I have had the great privilege of being a coach for a Special Olympics training club for over two decades. Most of the athletes involved have known each other for many years. The athletes have formed friendships, enjoy each other’s company and support each other in difficult times. All this came to an abrupt end in March 2020. Restrictions were placed regarding sports’ trainings that, in many cases, were not able to continue. The athletes’ support system no longer existed.

One of our coaches came up with the idea of scheduling Zoom meetings to keep our athletes in touch. Club athletes were invited to participate. Not discouraged by the lack of mine/our knowledge of Zoom, this coach exhibited an extraordinary amount of patience in teaching us how to successfully join a Zoom meeting. Weekly, family members and staff lend the participants a helping hand or the use of their devices. After nine months, the athletes and I are less confused by reminders to “turn on their camera or audio” or when everyone is talking at once. Smiles are seen all around as people wave and happily greet each other when we are connected to the meeting. If a steady attendee is not present, inquiries begin to be heard as to the reason for their absence.

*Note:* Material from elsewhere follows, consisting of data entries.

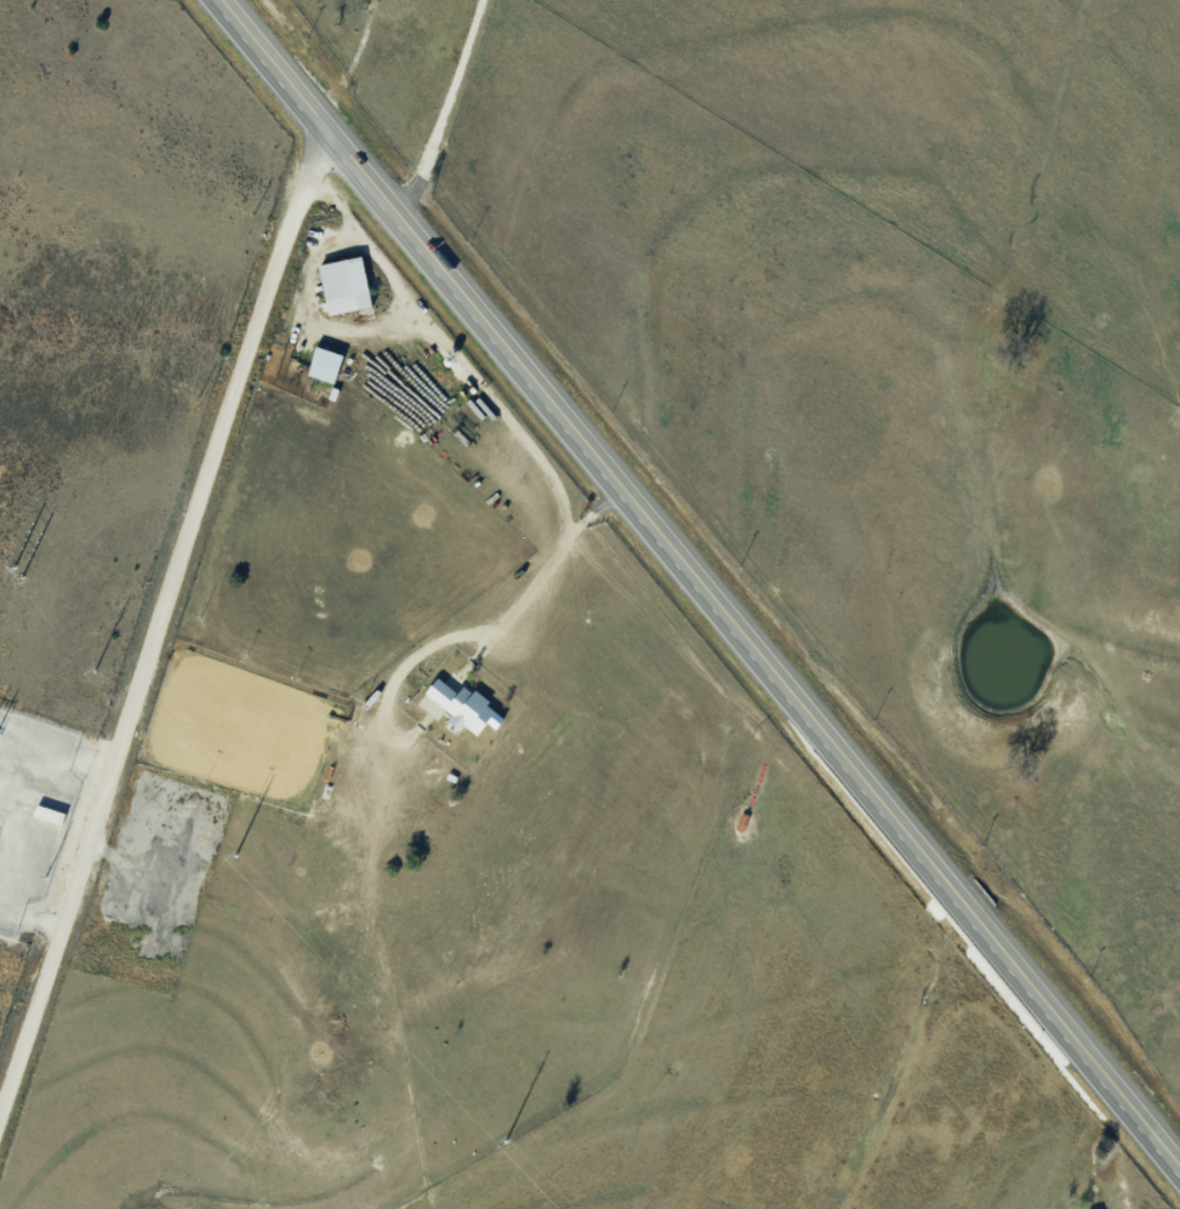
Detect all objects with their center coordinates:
road: (372, 65)
power tower: (12, 567)
power tower: (20, 577)
road: (700, 579)
road: (160, 614)
power tower: (93, 670)
power substation: (30, 809)
power tower: (234, 854)
power tower: (504, 1141)

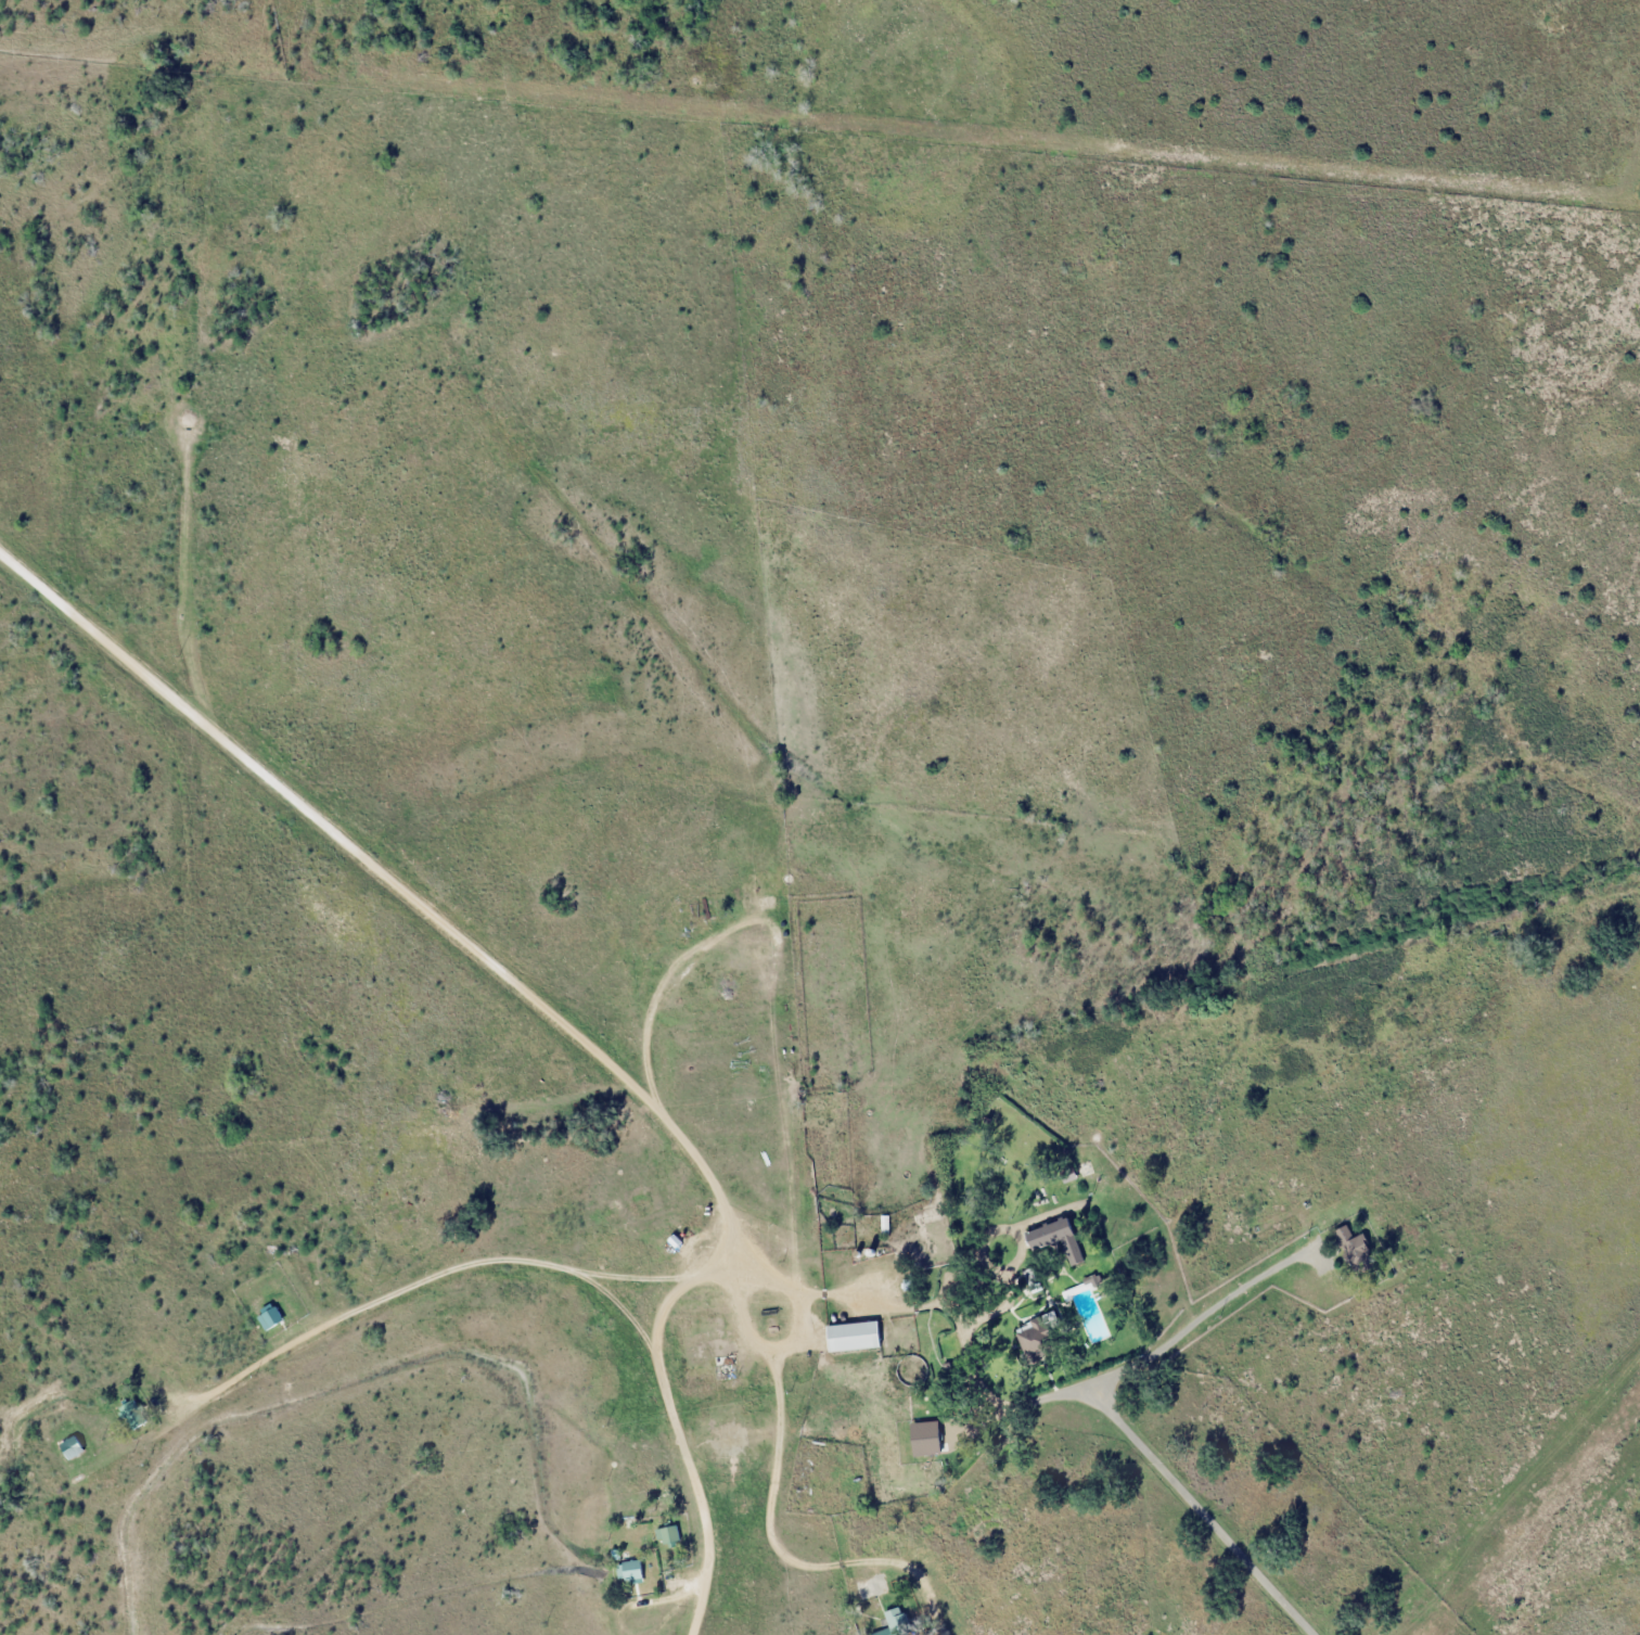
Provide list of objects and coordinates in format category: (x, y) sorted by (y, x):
road: (77, 629)
road: (623, 1086)
building: (1056, 1240)
building: (1354, 1251)
building: (271, 1318)
building: (853, 1337)
building: (1034, 1343)
building: (706, 1349)
building: (132, 1415)
building: (722, 1439)
building: (926, 1439)
building: (71, 1448)
road: (1215, 1525)
building: (668, 1538)
building: (629, 1572)
building: (896, 1623)

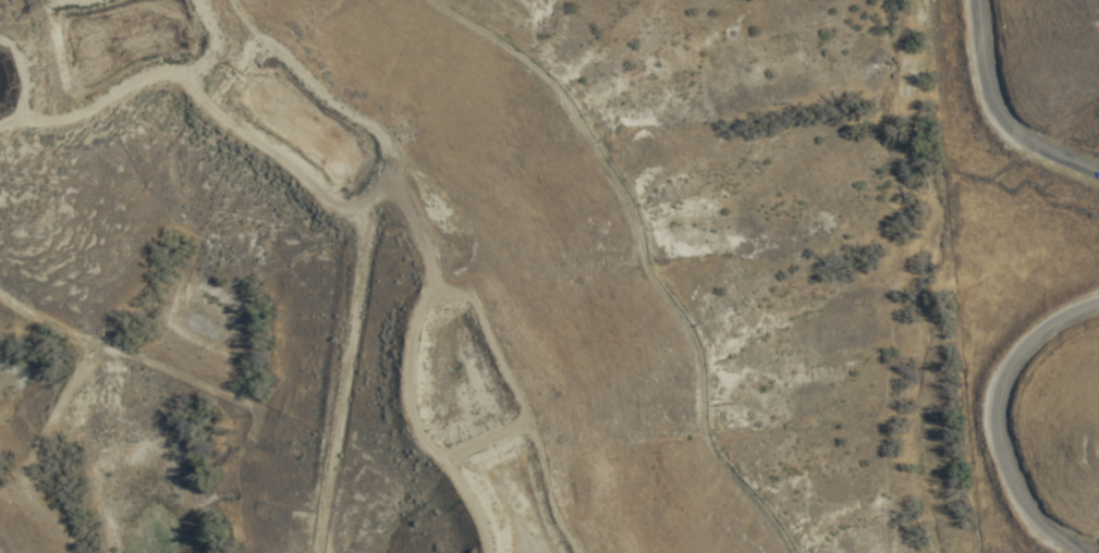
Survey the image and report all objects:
road: (1000, 113)
road: (332, 227)
road: (577, 242)
road: (1000, 423)
road: (37, 515)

Some meetings have become theme nights. The Buffalo Bills offered a unique opportunity this year with their success of getting into the playoffs. Bills paraphernalia began to appear: jerseys, caps, footballs. There was reminiscing of the team’s history even as far back as when they played at the Rockpile; I could feel the heightened excitement in anticipation of the upcoming games. Halloween offered another opportunity to share some fun. This time, when connected to the meeting, strange characters were there to greet us: Spider-Man, Captain Jack Sparrow (Pirates of the Caribbean), one of Santa’s reindeers, a king, an elephant (me) and even an alien.

One evening we were forewarned to be ready for trivia night. Our interest was piqued and we all really got into the game, even those athletes that hardly spoke more than a "yes" or "no" at most meetings or just sat quietly watching. It was so exciting to witness the enthusiasm and participation. Other game nights are being planned. We all joined in on a rowdy game of Bingo. Everyone wanted to win. Prizes were awarded. Is there anyone out there who doesn’t like M&M’s?

During these days of physical separation from our families and friends, I have been shown once again that there are ways that we can remain connected with others. We can still enjoy times of friendly reunions. They may have to be seen virtually but we can enjoy the smiles of others and again experience the positive effects of people supporting people. It took the innovation of a dedicated and caring coach to see the needs of his athletes and take the initiative to ensure that they can still be there for each other. Like me, I am sure that all involved can’t wait until our next Zoom get-together.

Joyce Drzewiecki of Williamsville is an advocate for the rights and services of people with intellectual and developmental disabilities.